松屋長春の和菓子便り

尾張稲沢の和菓子店、松屋長春の毎日を皆様にお届けします。 末長くお付き合いをよろしくお願いいたします。



こみあげるものを抑えられません

昨日のお昼に京都の修行時代にお世話になった職長さんから電話をいただきました。

「豪雨のニュースで知ったけど、おまえのところは大丈夫か?元気でやってるか?」

心配していただいた事ではなく、懐かしい声を聞いただけで涙が溢れ出てきました。

職長の上辻さんは写真真ん中の方です。



70歳を過ぎた今でも末富で現役で仕事をされています。

とても仕事には厳しい方でしたが、広い心で私の成長を助けてくれた恩人です。

あの控えめでシャイな声を久しぶりに聞き、こみあげるものを抑えられませんでした。

長い末富の歴史の中でたくさんの修行の者が籍を置いてきました。星屑のような中の一人である私みたいな人間を気にかけて下さっている事をあらためて知り、胸が熱くなった次第です。

仕事が終わった後で、どうしても仲の良かった職人さんの声も聞きたくなり、電話しました。

末富ナンバー3の職人さん、義久さんです。左端の方です。

私はありったけの愛を込めて「よっさん」と呼んでいました。

よっさんとはプライベートでも仲良しで、修行時代には泊まりに家へお邪魔したり一緒に映画を観たりしました。

今月末か来月初めに上辻さんとよっさんと三人で夕飯でも食べようと約束したところです。

今から楽しみで楽しみでしょうがありません。

私は寂しがり屋なのでしょうか。人が好きで好きでたまらないのです。

特に辛く苦しい時期に私を支えてくれた恩人たちに対しての思いは特別なものがあるのです。

雨はときに大きな災害を引き起こします。

ここ何年も続いて九州の方々が被災される事が多いように感じます。

熊本をはじめ、被災地の早い復興と被災された方々の心の平穏をお祈りいたします。

私の住む稲沢市でもたくさんの雨が降っています。

松屋長春の中庭の写真がこちら。



多雨とは裏腹に緑がその色をより深くしてきたようです。

この中庭は私が修行を終える頃までは二倍ほどの大きさがありました。

また今は石が敷き詰めてありますが、池には鯉をたくさん泳がせていました。

小さい頃の私にとっては弟たちとの遊び場でもあり、思い出深い中庭でした。

この庭も一度、排水が飽和状態となって水が溢れ出てくる事がありました。

東海大豪雨の時です。

思い出したくないほどの被害でありました。

雨。

川や海を綺麗にする働きがありますし、緑を豊かにもしてくれます。

適度な雨が一番ですが、地球温暖化の影響がここ最近の大雨にもあらわれるようになってきたんですよね。
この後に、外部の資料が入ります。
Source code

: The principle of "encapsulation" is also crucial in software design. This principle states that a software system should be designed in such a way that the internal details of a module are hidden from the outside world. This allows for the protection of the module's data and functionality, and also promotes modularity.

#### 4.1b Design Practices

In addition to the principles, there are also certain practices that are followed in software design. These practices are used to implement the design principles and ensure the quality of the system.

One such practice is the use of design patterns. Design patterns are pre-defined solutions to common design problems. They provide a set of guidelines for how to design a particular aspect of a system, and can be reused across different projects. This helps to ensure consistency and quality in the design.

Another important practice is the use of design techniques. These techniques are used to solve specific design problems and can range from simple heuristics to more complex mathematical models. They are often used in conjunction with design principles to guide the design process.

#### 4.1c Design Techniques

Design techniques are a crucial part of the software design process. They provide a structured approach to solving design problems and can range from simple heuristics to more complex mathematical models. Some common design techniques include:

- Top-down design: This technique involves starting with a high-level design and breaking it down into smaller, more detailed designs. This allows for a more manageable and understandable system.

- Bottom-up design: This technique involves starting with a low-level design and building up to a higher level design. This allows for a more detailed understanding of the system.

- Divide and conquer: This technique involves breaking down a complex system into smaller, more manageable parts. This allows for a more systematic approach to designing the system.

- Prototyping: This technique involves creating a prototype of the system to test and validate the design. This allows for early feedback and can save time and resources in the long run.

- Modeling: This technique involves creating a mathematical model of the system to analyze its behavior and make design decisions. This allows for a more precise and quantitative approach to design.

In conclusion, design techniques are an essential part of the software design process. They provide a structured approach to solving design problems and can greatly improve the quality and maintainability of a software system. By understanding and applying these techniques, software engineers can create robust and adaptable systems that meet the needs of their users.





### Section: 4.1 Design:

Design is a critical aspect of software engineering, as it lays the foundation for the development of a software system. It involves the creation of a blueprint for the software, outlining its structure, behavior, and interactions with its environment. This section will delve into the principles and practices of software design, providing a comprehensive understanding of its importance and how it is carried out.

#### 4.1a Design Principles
私のお店に大きく関係する小豆も近頃、台風や豪雨に悩まされ続けています。

私は肌を優しく撫でる絹のような雨がやはり好きです。

アマポーラ

ワンス アポン ア タイム イン アメリカ



私の中ではこの映画がロバート デニーロの代表作であると思っています。

貧乏なイタリア移民の子供たちが闇の世界に足を踏み入れ、大人になっていくに従って気持ちが少しずつずれていく様子を4時間ちょっとという映画の中では長めのストーリーで上手に組み立ててあるギャング映画です。

デニーロがカメレオンアクターと呼ばれるようになった所以がこの映画に詰まっています。

若き主人公、そして年老いてからの主人公を体重調整などをしながら演ずる姿はやはり圧巻の一言。

しかし、デニーロの演技は溜めが長くわざとらしいきらいがあるので私個人的にはあまり好みではありませんが。

品のない内容やバイオレンスが多く含まれていますが、古き良きアメリカが美しく描かれており、主人公をはじめ登場人物たちの着こなしにも注目したいところです。

なにより、ニューシネマパラダイスの作曲で有名になったエンニオモリコーネがこの映画音楽を手掛けているところが嬉しい。

いつまでも頭の中に残る「amapola」のメロディが言葉を失ってしまうほど美しいのです。

この映画は私が若かりし頃に観た映画ですが、「amapola」が流れる場面とこのメロディはなぜか私の頭の中にずっと焼き付いて離れません。

「amapola」は今まで色々な人が編曲し直して演奏していますが、ダントツに素晴らしいのはエンニオモリコーネのこの「amapola」です。それもパート2の方が秀逸だと思います。

是非、お聴きいただきたい名曲であります。